Jeremy Colwell has an unusual relationship with movies. He tends to like the ones other people don’t. The Mike Myers version of Cat in the Hat is a case in point. “Check it out; it's an underrated gem,” he says. A surprising statement given that the film was slaughtered by critics when it came out in 2003 and performed poorly at the box office.
“It's super weird - a lot of different concepts thrown together but it all works for me and it tells its lesson very well, and I think Mike Myers is really funny in it.”
“I grew up loving that book,” he added. “My librarian kept saying ‘put that back and get something different - you get that book every time you come in here.’”
Jeremy is a 25-year-old witness camera operator working in film production in Georgia. He took the Georgia Film Academy course at Georgia College in Milledgeville and his area of expertise is visual effects (VFX).
“A lot of the superhero stuff that's happening right now in Marvel and DC is very VFX-heavy. The Fast and Furious movies use a ton of VFX. Even some TV shows have them, whether it's mermaids or giants, or a building exploding or someone shooting a rocket launcher,” says Jeremy.
“Whatever magic is happening, I wanted to be a part of that - making the world come to life without you knowing that it's not real. I've seen some really insane stuff I never thought was possible on film from VFX.” Jeremy singles out the Avengers villain Thanos (played by actor Josh Brolin) as a favorite example of a stunning visual effect brought to life: “He's a big, purple giant… and it's terrifying. They accomplished something very special in making it feel so tangible and real and scary.”

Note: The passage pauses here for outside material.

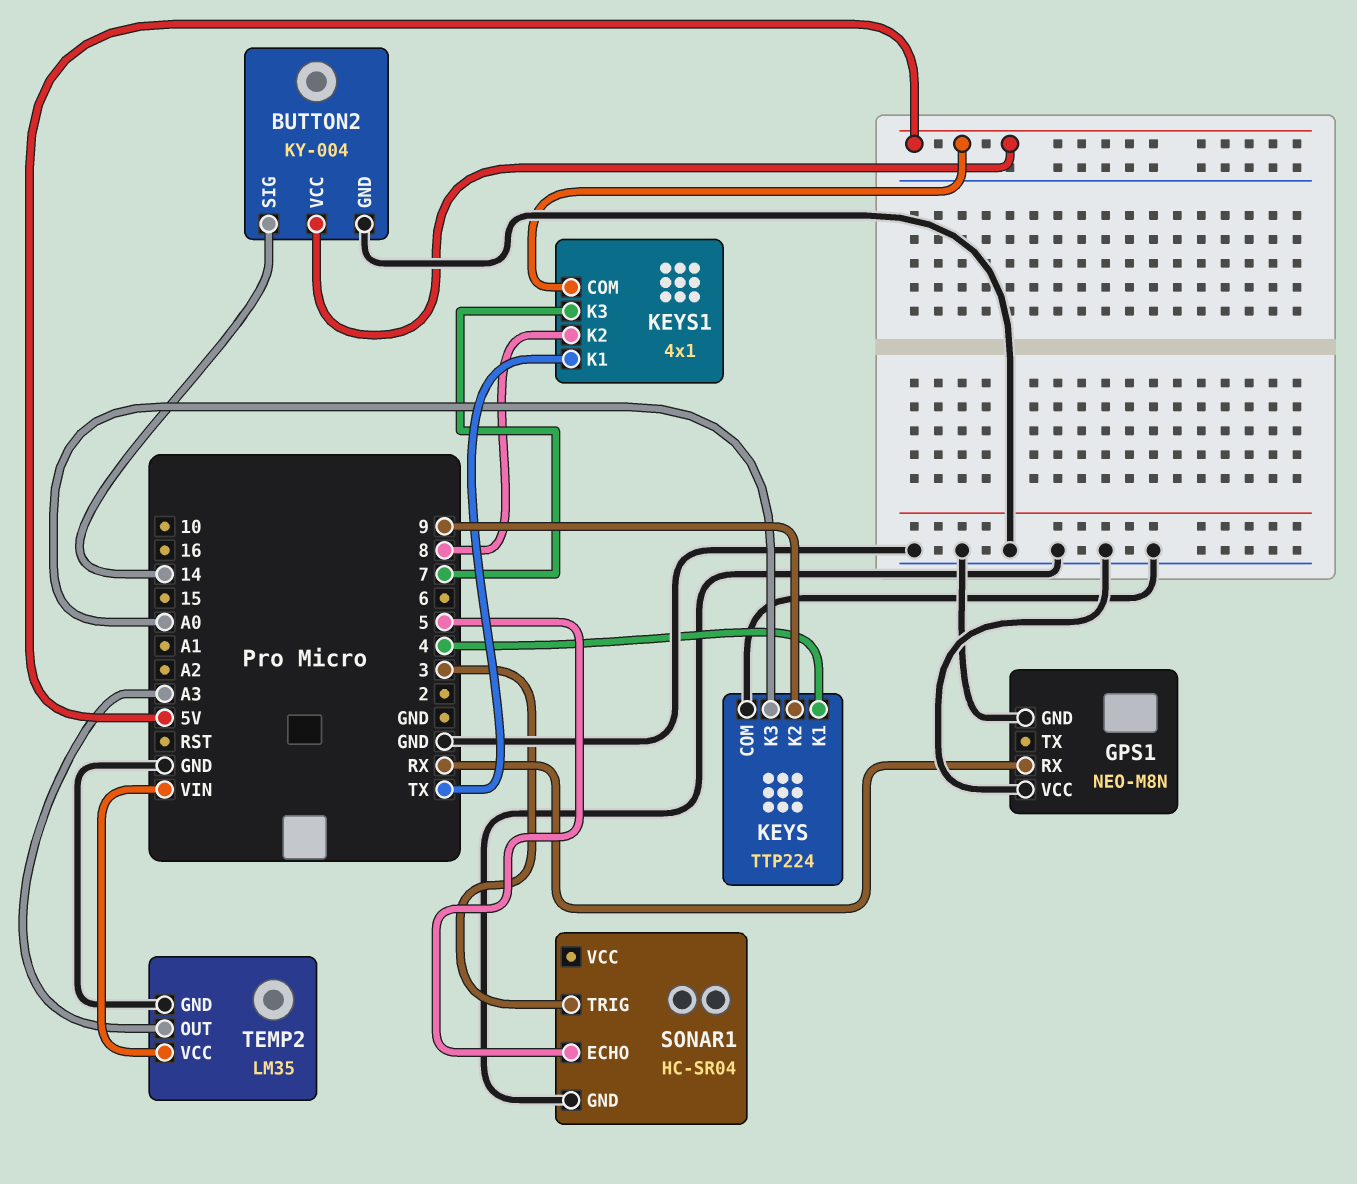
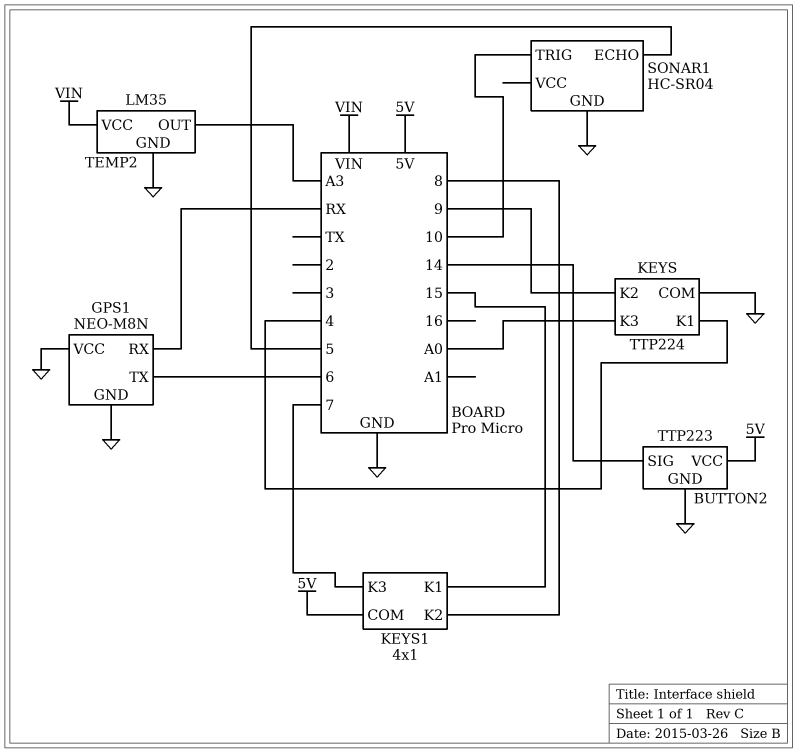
BUTTON2: KY-004 -> TTP223
GPS1 pin TX: none -> 6
KEYS1 pin K1: TX -> 15
SONAR1 pin TRIG: 3 -> 10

“The recent Planet of the Apes films really blew me away with their ‘motion capture’ suits. Also The Social Network has some subtle but important VFX with the set of twins that Armie Hammer plays. I went months after seeing that movie thinking Hammer actually had a twin.”
Why take the GFA course? “I wanted to be in the film industry for most of my life, and this opportunity came up to train to work on set in productions. If you don't know someone and you are not part of a program, this is a very difficult industry to break into.”
The GFA course “teaches you how to work on a big Hollywood set” and tends to weed out people who think it’s going to be all fun and glamour, Jeremy says. “There's a lot that goes into it. It's made me appreciate the amount of effort and time it takes. It was extremely technical and things can be tedious. It's not always super exciting. That was my first big lesson and it was very valuable.”
Jeremy worked on Ant Man and the Wasp for his GFA internship and his name even appears in the final credits. “My department was so nice; they wanted to teach us as much as possible before our internship was over. It exceeded my expectations and they were already sky-high.”
He continues, “You see these huge movies on the screen and that's a different world completely, another realm, and then you step onto the set and it's like, ‘Oh, it's right here in front of me.’ I'm a part of it and working to make it happen; I can do this and I can be good at it; I can make a career out of this, and it's one of those experiences that you don't really believe until you see it.”
There is a viable career to be had in Georgia’s film industry, Jeremy affirms:
“I think Georgia is unique in the sense that the talent pool is immense and hasn't really been tapped into, and everyone's so hospitable here.”
Jeremy has made a couple of his own films. “There was one we did last year called Open about a guy who's seeing a girl and then finds out she’s in an open relationship. Her husband brings home a woman he is seeing so there's this tense dynamic between four people.”
“The other one we did was very guerilla-style,” he recalls. “We went on location and had this idea to do a found-footage type of short. I play a YouTube guy that's blogging. It was very organic and improvisational.” Jeremy had just wrapped work on a show called El Dorado when production on all projects came to a screeching halt due to the coronavirus outbreak.
What advice does he have for aspiring filmmakers? “It's not as scary as it seems,” he says. “Jump in, you'll love it. It's a ton of hard work, but it's so rewarding.”
Calling it a “valuable opportunity,” Jeremy concluded, “The great thing about GFA is that they give you the tools and a path into the industry. They usher you in there and say ‘take what you've learned, use it, but also continue to learn.’ I don't see any other way I could have gotten into the industry.”